Si on n’est pas surpris d’apprendre qu’il existe un délit de traitement cruel des animaux réprimé par l'article 245 du Code pénal russe, on reste interloqué devant la peine prononcée.

 

En effet, depuis une ordonnance du 4 juin 1960, la peine de travaux forcés a été supprimée en droit français[1].

 

Pourtant de nombreux Etat l’ont conservé. On se souvient que les membres de l’arche de Zoé avaient été condamnés par la justice tchadienne, à 8 ans de travaux forcés.

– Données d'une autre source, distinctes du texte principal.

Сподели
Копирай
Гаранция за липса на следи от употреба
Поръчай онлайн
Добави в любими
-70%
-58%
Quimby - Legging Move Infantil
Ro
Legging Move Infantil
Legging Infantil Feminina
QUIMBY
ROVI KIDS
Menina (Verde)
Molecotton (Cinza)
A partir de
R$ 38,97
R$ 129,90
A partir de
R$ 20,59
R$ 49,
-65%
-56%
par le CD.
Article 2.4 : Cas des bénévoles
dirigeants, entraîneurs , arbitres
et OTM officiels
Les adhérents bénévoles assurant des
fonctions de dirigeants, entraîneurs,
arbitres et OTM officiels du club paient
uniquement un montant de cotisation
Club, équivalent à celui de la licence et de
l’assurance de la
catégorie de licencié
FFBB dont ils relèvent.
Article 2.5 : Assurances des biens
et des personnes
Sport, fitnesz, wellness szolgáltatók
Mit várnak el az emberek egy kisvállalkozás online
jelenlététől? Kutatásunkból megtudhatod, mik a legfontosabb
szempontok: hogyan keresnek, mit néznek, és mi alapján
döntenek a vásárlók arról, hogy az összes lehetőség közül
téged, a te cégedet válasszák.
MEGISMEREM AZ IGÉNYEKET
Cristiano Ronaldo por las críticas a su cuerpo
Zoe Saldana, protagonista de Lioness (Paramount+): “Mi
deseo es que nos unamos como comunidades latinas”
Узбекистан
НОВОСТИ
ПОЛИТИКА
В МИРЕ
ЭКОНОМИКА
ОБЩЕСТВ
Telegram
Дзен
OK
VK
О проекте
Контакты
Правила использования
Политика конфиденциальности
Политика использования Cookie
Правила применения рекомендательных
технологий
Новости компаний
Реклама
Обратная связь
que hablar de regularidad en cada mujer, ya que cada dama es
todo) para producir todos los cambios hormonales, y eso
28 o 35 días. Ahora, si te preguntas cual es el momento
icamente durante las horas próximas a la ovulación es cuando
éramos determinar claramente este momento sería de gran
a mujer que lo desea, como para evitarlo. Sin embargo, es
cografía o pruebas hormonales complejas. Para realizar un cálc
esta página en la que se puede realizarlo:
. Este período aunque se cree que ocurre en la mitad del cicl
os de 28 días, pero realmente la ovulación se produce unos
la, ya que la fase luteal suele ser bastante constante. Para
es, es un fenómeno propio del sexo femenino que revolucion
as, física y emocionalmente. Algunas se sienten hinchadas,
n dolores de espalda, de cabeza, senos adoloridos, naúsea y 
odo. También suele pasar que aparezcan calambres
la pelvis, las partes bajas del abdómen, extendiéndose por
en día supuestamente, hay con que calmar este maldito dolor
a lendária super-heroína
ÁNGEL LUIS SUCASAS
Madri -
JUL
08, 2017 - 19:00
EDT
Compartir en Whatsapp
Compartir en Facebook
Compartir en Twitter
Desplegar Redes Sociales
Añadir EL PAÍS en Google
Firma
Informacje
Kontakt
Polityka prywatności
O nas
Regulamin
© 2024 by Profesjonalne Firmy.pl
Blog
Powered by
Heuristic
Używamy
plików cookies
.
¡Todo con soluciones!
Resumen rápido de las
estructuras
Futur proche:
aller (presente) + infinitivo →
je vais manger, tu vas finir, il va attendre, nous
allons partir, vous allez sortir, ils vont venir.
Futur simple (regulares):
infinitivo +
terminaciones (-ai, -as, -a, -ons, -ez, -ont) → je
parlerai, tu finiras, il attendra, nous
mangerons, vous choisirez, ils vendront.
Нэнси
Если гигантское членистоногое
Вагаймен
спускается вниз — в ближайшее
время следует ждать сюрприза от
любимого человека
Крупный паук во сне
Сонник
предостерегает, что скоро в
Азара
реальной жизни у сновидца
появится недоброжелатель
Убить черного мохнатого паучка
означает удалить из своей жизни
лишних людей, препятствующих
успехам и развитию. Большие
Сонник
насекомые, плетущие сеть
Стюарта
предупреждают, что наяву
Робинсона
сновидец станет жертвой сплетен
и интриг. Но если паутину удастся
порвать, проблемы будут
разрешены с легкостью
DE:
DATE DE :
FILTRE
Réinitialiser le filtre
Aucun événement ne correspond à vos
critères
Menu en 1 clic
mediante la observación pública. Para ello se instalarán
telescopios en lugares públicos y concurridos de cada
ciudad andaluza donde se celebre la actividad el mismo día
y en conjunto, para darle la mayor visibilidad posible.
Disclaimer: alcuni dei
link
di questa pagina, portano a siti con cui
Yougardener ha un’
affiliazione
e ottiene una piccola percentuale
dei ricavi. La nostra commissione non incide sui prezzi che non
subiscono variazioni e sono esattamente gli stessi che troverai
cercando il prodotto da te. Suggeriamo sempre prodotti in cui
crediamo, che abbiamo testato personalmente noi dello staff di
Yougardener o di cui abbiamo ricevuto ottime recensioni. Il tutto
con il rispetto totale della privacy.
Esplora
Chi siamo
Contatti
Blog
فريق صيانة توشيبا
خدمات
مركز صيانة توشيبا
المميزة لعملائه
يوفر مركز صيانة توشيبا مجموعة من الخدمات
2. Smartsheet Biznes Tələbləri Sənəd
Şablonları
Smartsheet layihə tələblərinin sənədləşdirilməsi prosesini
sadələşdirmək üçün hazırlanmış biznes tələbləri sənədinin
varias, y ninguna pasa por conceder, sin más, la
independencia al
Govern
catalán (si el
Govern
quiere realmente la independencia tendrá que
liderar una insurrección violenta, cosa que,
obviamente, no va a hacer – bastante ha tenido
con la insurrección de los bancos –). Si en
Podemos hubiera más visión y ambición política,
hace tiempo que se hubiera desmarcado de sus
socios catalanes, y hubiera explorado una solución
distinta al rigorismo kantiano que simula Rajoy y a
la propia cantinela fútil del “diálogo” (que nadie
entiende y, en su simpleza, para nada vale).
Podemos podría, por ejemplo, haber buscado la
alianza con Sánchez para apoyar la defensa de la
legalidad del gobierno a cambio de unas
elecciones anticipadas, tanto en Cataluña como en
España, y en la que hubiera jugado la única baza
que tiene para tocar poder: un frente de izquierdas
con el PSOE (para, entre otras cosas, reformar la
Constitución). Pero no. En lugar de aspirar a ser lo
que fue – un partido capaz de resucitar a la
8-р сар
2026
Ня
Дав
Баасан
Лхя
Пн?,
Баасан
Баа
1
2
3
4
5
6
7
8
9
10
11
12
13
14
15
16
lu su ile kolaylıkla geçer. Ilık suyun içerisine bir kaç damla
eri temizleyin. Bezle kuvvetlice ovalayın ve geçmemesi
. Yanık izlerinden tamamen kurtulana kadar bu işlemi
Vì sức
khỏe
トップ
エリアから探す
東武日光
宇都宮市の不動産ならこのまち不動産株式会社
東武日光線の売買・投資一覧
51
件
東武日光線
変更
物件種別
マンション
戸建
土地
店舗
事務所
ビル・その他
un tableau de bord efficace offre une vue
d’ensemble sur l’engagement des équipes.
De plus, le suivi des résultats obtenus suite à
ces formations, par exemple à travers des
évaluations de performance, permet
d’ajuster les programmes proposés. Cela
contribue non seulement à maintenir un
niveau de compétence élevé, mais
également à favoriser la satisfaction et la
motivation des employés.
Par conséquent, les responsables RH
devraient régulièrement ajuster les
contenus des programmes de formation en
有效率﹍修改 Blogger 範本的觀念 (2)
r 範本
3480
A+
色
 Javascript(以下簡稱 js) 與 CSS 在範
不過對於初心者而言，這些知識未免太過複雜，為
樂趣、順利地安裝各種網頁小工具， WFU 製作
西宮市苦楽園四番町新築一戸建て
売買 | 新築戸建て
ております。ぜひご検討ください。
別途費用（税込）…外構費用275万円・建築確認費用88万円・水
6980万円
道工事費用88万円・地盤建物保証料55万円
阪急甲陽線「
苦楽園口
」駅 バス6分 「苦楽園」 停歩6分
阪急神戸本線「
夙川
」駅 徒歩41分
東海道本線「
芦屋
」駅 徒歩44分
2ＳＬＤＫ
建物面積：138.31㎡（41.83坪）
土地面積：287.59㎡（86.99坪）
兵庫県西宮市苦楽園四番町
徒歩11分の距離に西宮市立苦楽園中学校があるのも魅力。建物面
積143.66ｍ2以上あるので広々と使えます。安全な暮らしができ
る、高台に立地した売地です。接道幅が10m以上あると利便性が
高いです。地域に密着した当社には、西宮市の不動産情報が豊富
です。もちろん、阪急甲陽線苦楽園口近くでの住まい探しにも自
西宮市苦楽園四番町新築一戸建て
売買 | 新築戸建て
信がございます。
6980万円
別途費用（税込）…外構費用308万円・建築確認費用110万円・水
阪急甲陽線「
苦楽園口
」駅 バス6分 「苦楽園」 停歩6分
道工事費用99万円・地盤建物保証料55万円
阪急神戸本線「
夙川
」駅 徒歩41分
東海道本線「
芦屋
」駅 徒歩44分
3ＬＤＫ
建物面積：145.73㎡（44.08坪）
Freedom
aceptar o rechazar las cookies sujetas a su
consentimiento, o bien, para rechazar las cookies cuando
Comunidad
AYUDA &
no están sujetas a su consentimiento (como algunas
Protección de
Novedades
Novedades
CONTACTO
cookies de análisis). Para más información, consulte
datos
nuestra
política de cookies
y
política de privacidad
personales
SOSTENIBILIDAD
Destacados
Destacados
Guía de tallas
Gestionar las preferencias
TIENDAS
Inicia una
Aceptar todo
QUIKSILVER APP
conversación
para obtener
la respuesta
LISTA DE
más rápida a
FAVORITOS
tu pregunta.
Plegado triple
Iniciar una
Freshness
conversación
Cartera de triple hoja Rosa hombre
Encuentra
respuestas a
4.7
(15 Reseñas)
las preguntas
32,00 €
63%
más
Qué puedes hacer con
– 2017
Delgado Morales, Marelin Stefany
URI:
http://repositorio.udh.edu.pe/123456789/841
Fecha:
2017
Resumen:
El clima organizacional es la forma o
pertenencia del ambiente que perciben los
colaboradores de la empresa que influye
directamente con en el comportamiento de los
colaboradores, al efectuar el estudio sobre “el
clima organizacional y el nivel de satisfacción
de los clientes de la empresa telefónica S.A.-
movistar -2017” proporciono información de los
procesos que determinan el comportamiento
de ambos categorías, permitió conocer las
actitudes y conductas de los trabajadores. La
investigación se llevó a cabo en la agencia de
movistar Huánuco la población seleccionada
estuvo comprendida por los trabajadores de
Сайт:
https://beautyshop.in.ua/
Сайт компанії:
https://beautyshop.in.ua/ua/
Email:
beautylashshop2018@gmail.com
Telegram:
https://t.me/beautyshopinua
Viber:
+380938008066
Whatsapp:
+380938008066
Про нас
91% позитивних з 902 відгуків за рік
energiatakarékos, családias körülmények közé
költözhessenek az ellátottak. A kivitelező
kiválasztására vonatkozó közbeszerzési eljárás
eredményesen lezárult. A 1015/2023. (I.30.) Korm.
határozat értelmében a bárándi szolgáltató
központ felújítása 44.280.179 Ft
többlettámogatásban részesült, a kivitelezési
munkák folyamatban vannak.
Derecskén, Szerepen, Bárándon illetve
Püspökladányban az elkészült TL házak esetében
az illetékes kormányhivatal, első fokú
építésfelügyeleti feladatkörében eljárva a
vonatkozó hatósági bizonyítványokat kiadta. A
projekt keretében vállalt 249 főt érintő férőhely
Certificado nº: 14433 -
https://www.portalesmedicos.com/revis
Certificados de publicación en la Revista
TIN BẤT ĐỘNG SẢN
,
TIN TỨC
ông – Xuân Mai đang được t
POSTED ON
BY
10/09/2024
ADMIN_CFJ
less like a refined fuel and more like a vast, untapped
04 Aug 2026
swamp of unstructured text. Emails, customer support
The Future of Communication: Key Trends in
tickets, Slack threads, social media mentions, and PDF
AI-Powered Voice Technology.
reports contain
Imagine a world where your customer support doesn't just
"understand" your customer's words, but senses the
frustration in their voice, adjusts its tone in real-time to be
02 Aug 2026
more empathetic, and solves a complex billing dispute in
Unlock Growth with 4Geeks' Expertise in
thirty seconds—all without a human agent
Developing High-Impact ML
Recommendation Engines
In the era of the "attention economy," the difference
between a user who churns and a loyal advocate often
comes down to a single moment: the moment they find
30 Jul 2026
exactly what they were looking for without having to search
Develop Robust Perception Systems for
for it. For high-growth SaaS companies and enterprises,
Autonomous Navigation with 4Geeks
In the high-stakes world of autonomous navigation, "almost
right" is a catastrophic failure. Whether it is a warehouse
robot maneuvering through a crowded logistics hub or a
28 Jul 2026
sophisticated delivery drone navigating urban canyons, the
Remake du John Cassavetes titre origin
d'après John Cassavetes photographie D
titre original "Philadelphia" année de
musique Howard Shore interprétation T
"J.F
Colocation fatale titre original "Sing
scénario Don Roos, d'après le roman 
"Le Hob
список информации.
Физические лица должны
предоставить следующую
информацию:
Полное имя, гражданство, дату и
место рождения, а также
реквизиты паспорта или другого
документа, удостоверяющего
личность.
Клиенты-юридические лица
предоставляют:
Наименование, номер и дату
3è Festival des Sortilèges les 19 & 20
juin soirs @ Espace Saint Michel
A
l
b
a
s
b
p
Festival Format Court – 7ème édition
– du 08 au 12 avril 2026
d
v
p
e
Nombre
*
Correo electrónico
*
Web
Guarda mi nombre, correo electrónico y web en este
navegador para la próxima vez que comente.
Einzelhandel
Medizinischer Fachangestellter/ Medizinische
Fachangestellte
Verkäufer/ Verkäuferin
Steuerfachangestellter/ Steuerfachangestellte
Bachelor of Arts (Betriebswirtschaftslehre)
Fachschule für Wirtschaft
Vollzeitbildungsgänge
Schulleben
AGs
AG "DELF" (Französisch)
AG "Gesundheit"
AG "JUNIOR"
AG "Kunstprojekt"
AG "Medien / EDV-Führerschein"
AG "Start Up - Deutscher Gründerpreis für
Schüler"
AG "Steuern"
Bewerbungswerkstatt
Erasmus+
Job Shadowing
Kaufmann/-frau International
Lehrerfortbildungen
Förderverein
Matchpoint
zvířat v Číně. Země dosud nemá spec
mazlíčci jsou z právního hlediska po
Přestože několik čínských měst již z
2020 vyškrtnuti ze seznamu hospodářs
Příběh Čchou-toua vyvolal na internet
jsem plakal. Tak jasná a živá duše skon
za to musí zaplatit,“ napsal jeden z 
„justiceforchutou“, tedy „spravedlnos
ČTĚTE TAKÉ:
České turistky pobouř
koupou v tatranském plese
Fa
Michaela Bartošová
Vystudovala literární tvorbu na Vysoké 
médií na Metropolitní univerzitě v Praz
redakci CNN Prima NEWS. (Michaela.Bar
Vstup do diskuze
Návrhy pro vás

Plus récemment, les deux journalistes arrêtées en Corée du Nord avaient été condamnée à 12 ans de travaux forcés avant d’être sauvées par l’intervention messianique de Bill Clinton.

 

La Russie, à défaut d’être une terre des droits de l’homme, est donc un pays de cocagne s’agissant du droit des animaux. J’en connais que cette nouvelle va ravir.

 


[1] Elle était encourue en matière de crime.